It’s easy to think that using lots of herbs in cooking is a relatively modern thing, all thanks to TV chefs such as Jamie Oliver using great big handfuls on his programmes and supermarkets following suit, selling us pots of herbs perfect for the kitchen windowsill. But herb gardens date back to medieval times, when herbs were the modern-day equivalent of a first aid kit.
My copy of Beeton’s Dictionary of Everyday Gardening (1909) says ‘all the sweet herbs are pretty, and a strip of ground halfway between the kitchen and the flower garden would keep them more immediately under the eye of the mistress’ – evidently herbs were seen as the domain of women! It’s good advice though. If you’re planning to grow some herbs, you want them close to the kitchen, so pots on the patio or a dedicated bed somewhere near the house are ideal. And they are pretty plants, many bearing beautiful flowers – chives (above), oregano, bergamot for instance – that bees love.
Most herbs like full sun and good drainage, so they suit being grown in containers. Garden centres have masses to choose from and they’re normally sold in small pots at pretty good prices so you can buy three or four and combine them to make a really pretty pot.

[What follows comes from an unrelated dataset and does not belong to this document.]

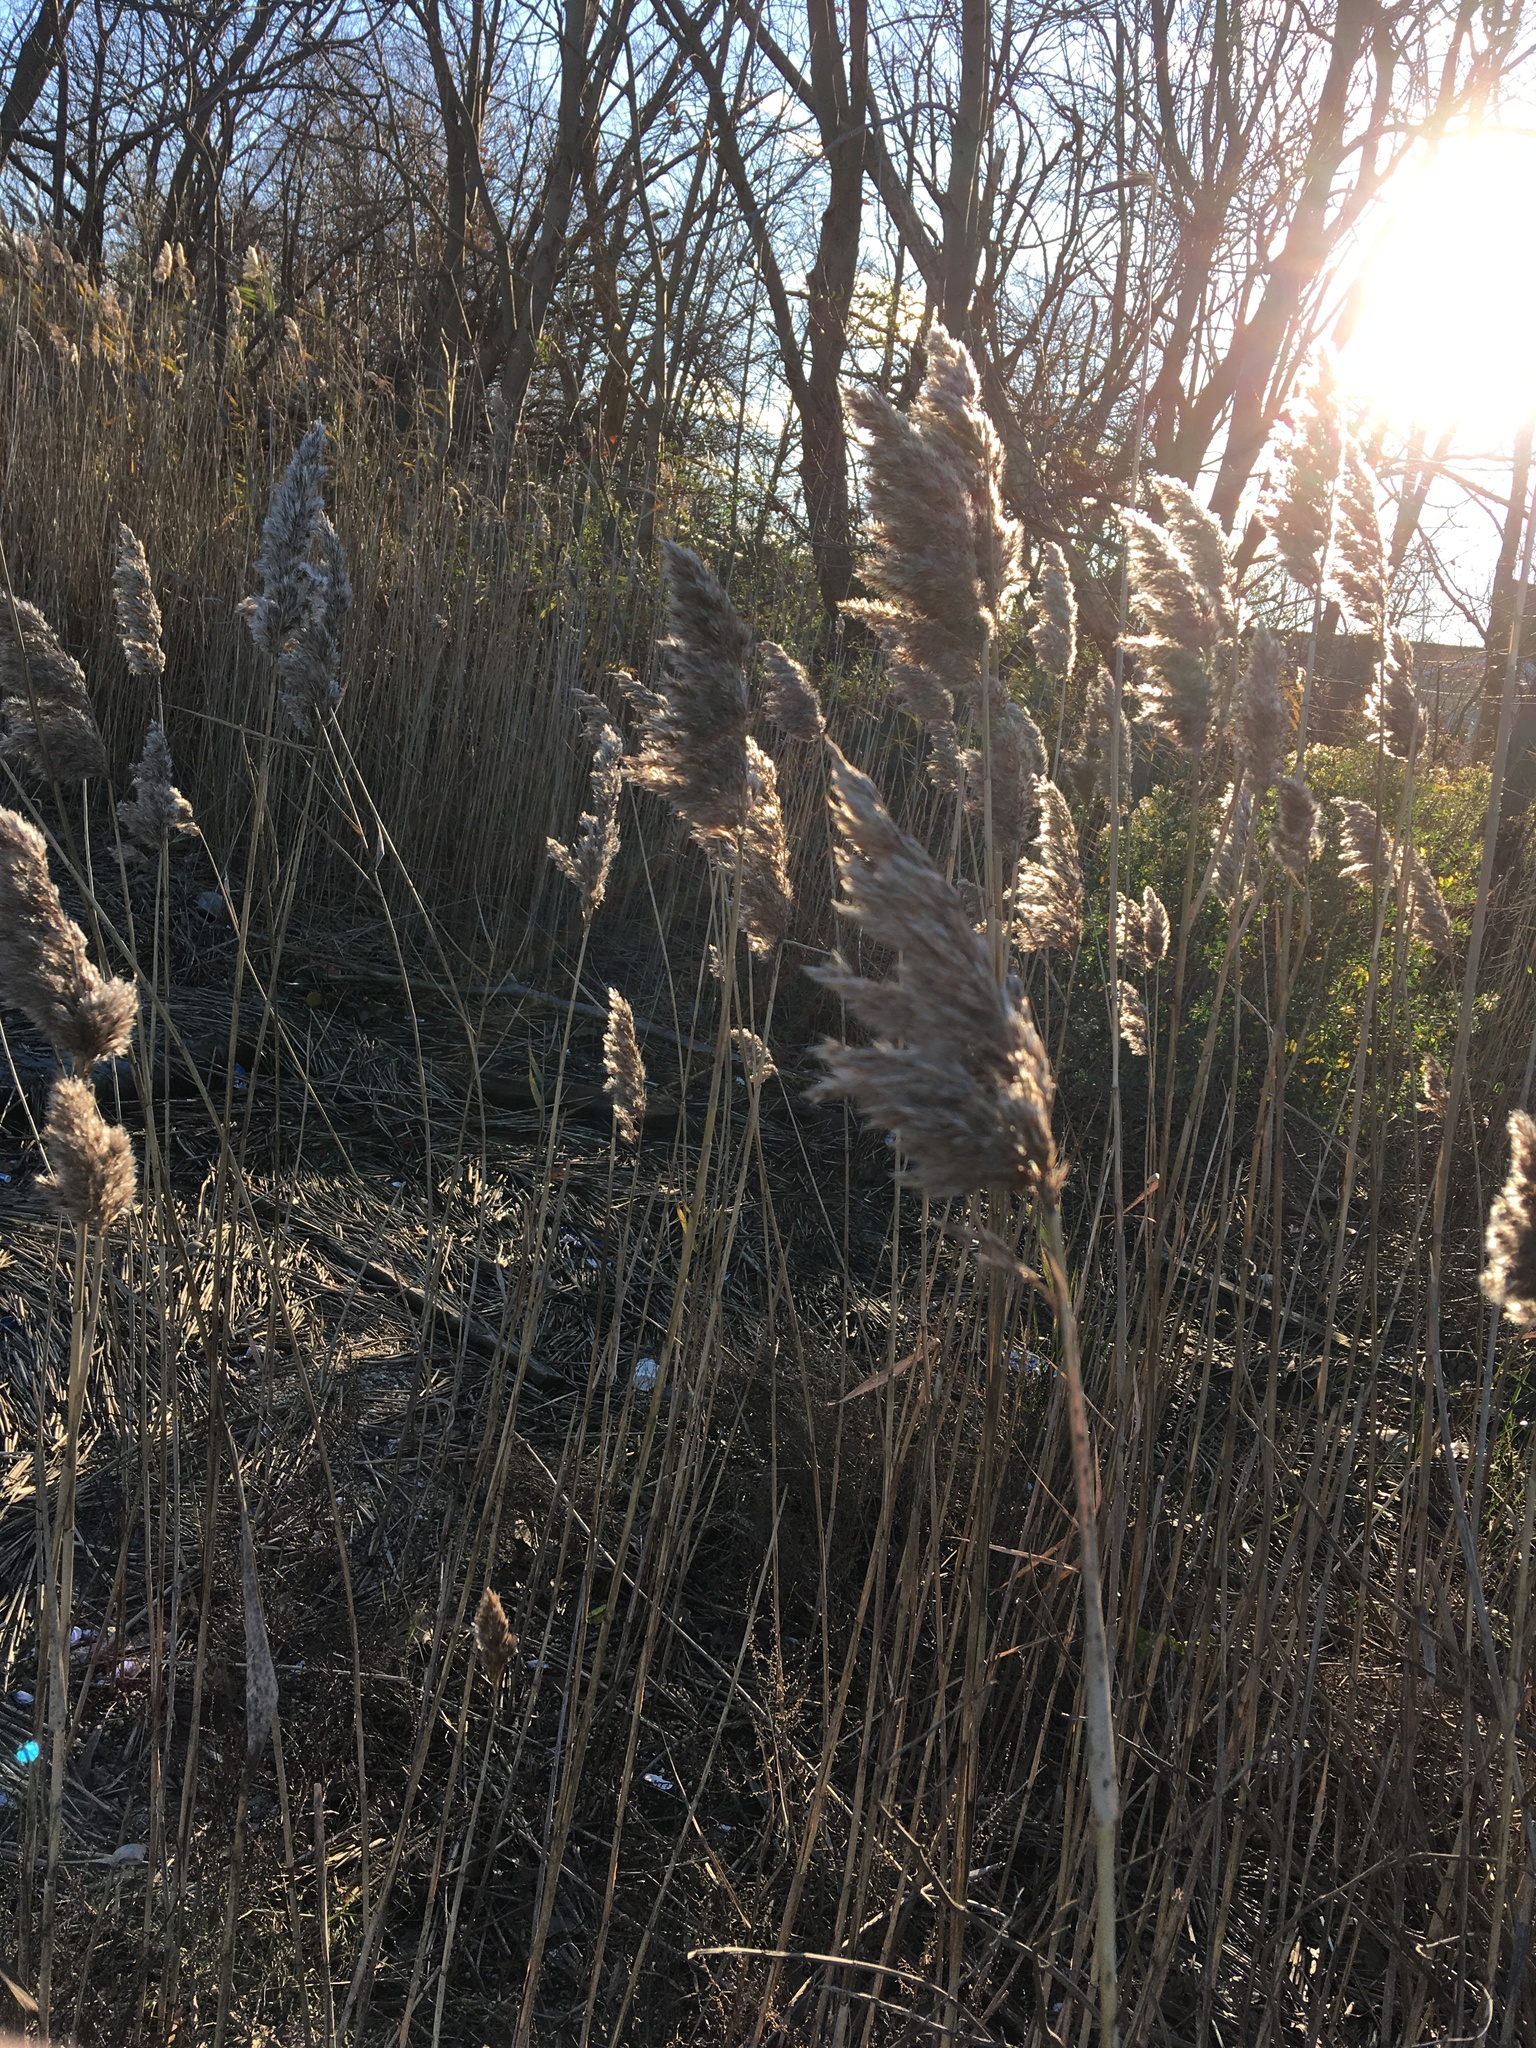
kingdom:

Variegated thymes such as ‘Doone Valley’ or ‘Silver Queen’ will creep over the edges and add interesting coloured foliage, with perhaps something larger such as bay or rosemary ‘Miss Jessop’s Upright’ to be the main plant in the centre. Gaps can be filled in with something to provide leafy contrast, such as spiky chives, feathery fennel and dill or the silver-leaved curry plant.
There are more unusual options, too, recommended by my dog-eared Beeton, but not grown so widely these days. Try herbs such as salad burnet or purslane, whose leaves have a fresh cucumber-like taste and make a nice addition to salads, young lemony sorrel leaves or sweet aniseed-tasting fennel fronds. The aromatic summer (or winter) savory is also worth a look.